------ Data extract ------

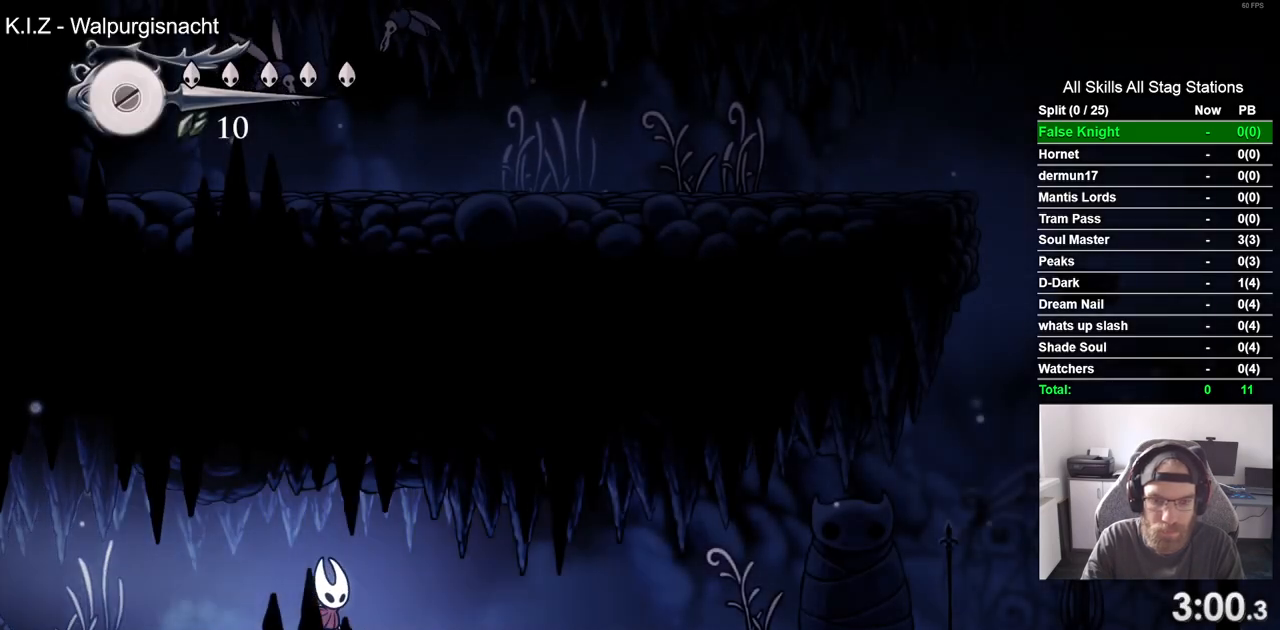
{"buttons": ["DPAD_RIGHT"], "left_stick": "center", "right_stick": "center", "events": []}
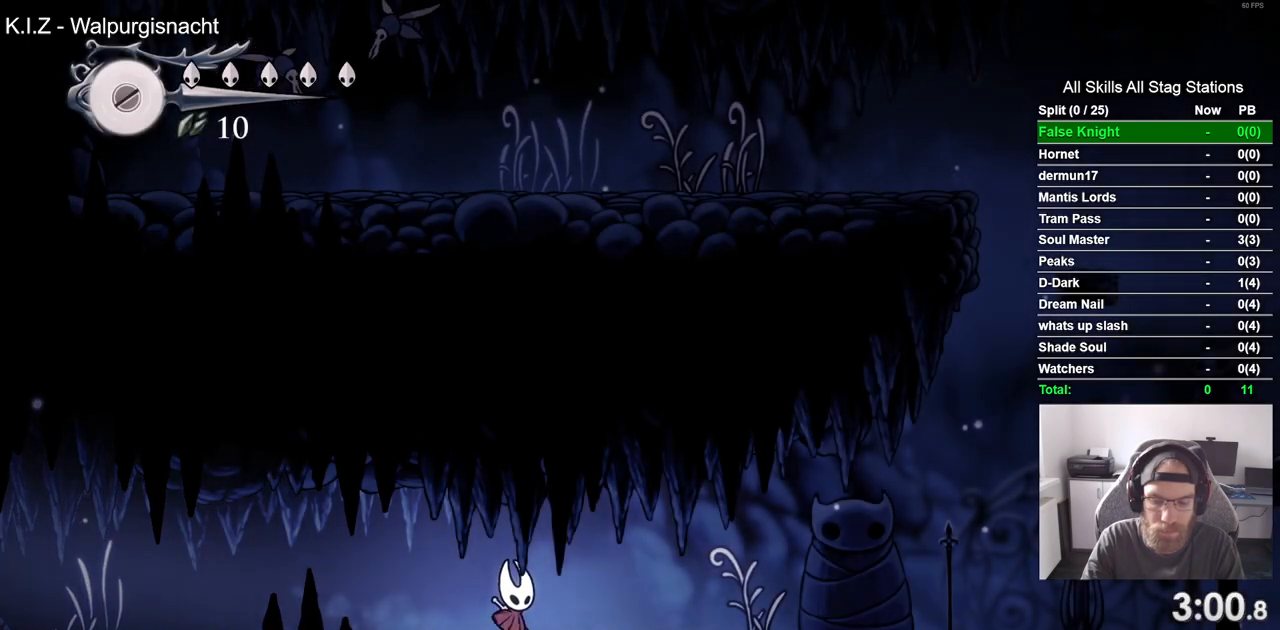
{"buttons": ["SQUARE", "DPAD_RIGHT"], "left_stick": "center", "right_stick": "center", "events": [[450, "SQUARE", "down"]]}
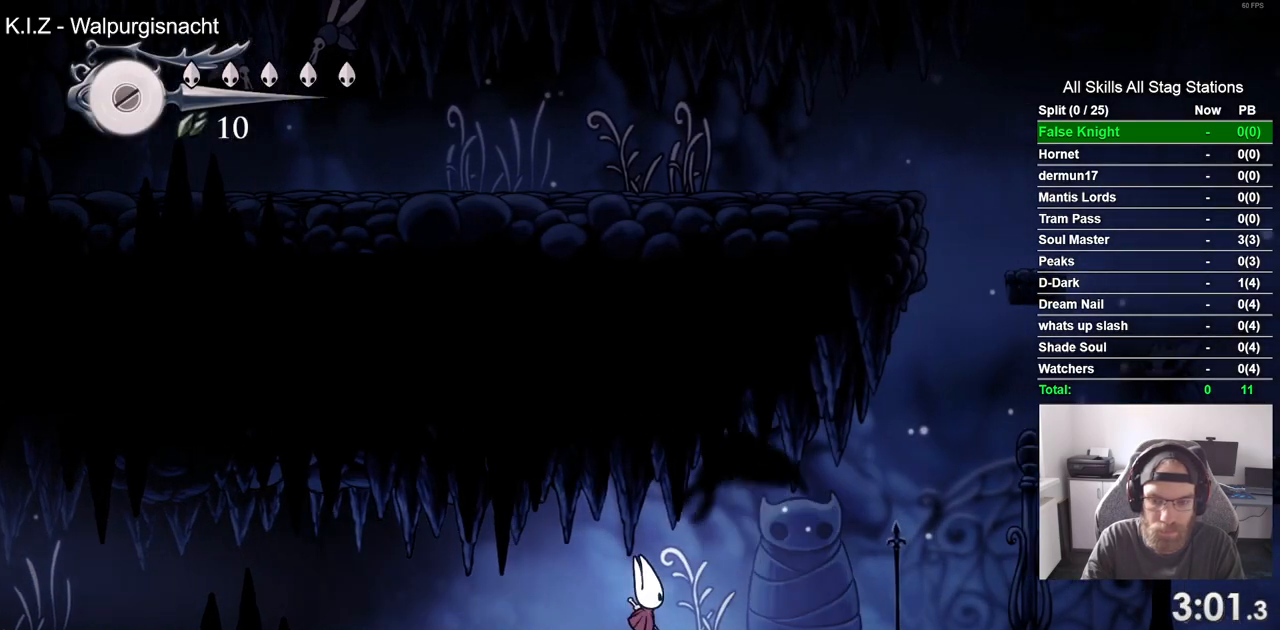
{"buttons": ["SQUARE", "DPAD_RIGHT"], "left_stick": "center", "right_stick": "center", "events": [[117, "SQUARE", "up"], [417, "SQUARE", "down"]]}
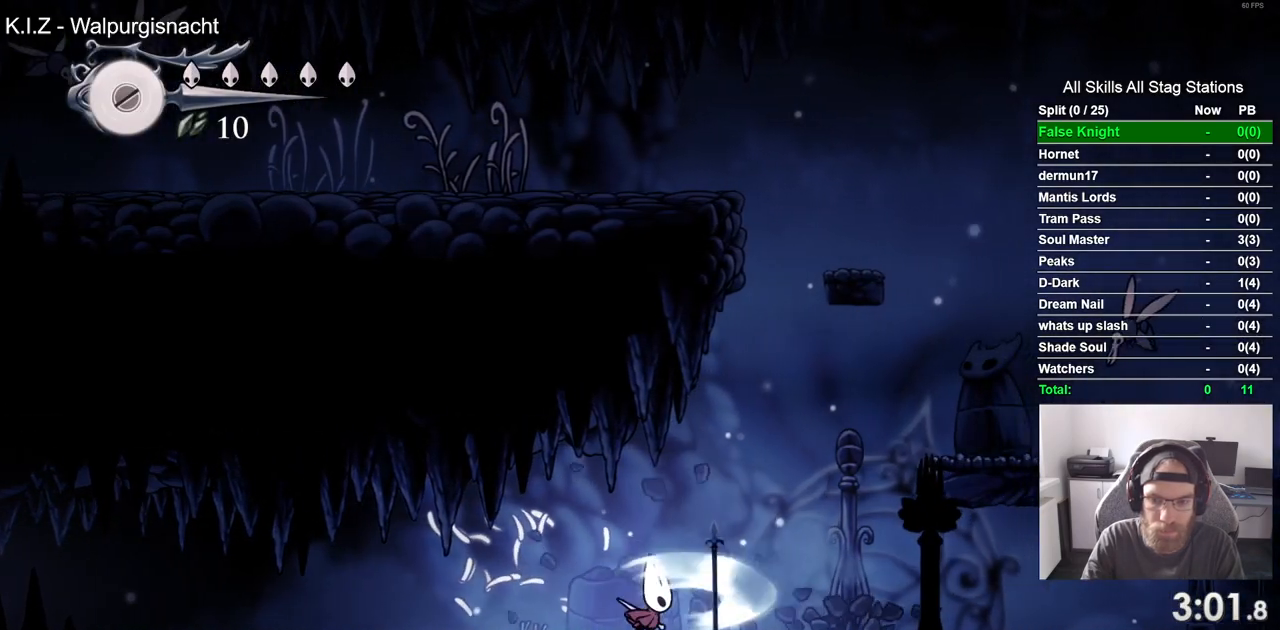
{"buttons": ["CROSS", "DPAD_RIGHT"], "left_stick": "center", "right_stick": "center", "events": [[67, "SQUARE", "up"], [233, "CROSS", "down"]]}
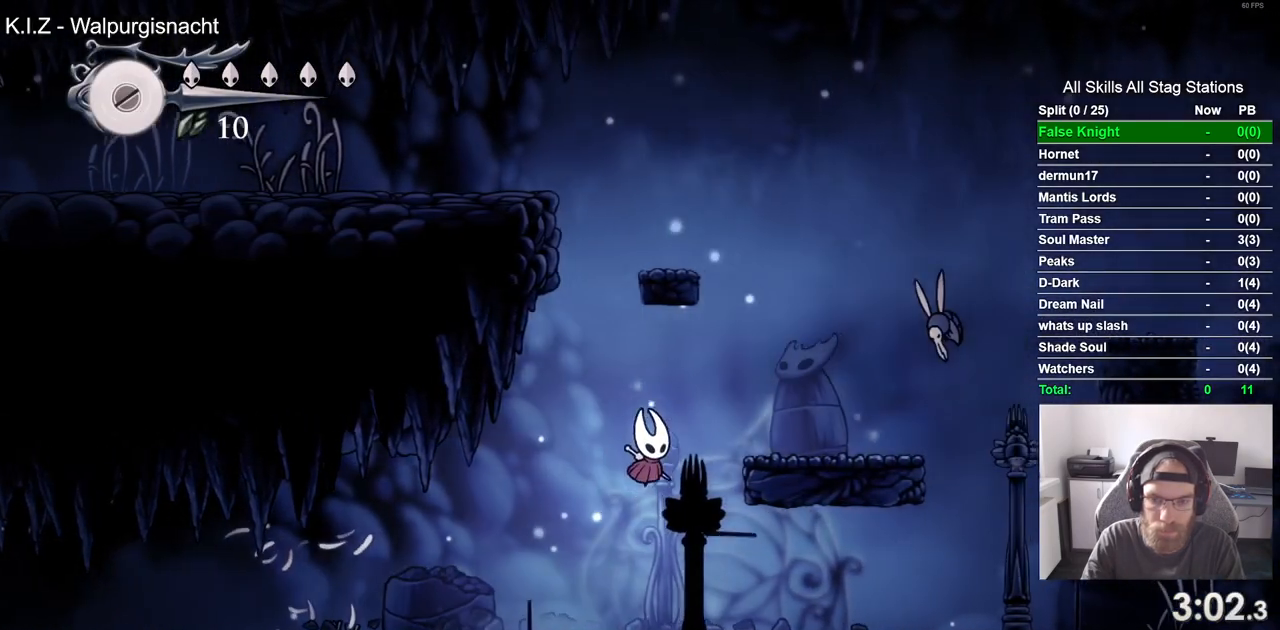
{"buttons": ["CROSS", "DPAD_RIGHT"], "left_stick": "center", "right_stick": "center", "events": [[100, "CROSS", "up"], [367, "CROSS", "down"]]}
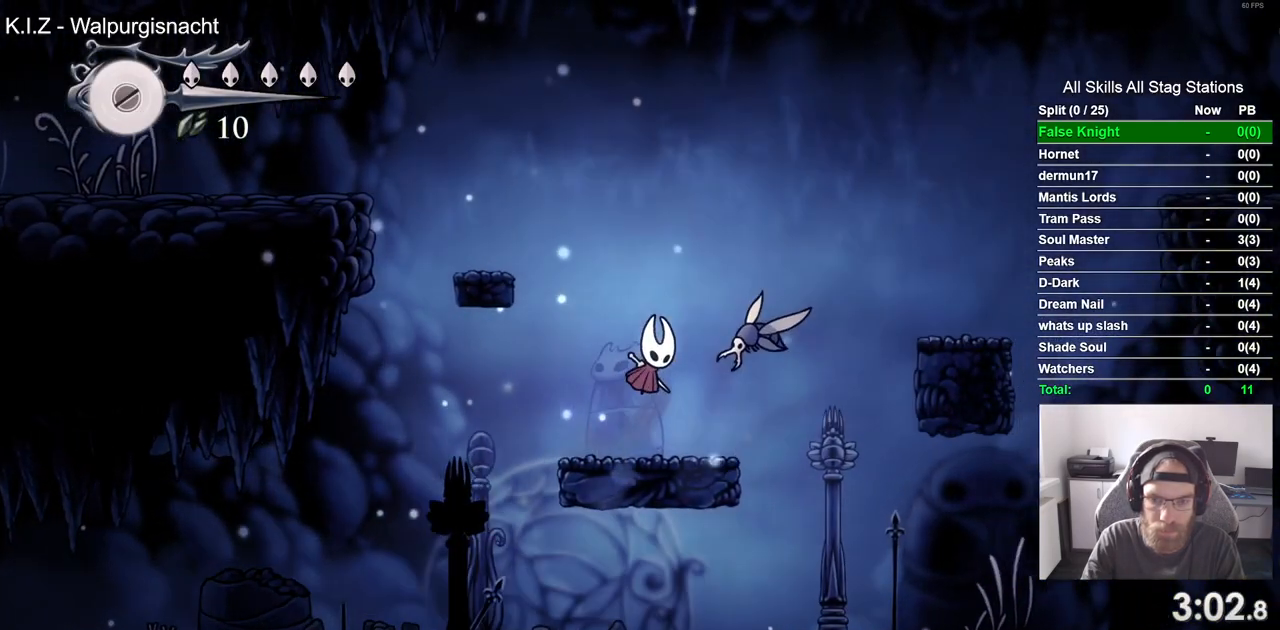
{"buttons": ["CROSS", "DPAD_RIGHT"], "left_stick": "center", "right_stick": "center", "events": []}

------

Try it ▸
In your copy, repeat the records above exactly and include no images.

Response for this exercise ▸
{"buttons": ["DPAD_RIGHT"], "left_stick": "center", "right_stick": "center", "events": []}
{"buttons": ["SQUARE", "DPAD_RIGHT"], "left_stick": "center", "right_stick": "center", "events": [[450, "SQUARE", "down"]]}
{"buttons": ["SQUARE", "DPAD_RIGHT"], "left_stick": "center", "right_stick": "center", "events": [[117, "SQUARE", "up"], [417, "SQUARE", "down"]]}
{"buttons": ["CROSS", "DPAD_RIGHT"], "left_stick": "center", "right_stick": "center", "events": [[67, "SQUARE", "up"], [233, "CROSS", "down"]]}
{"buttons": ["CROSS", "DPAD_RIGHT"], "left_stick": "center", "right_stick": "center", "events": [[100, "CROSS", "up"], [367, "CROSS", "down"]]}
{"buttons": ["CROSS", "DPAD_RIGHT"], "left_stick": "center", "right_stick": "center", "events": []}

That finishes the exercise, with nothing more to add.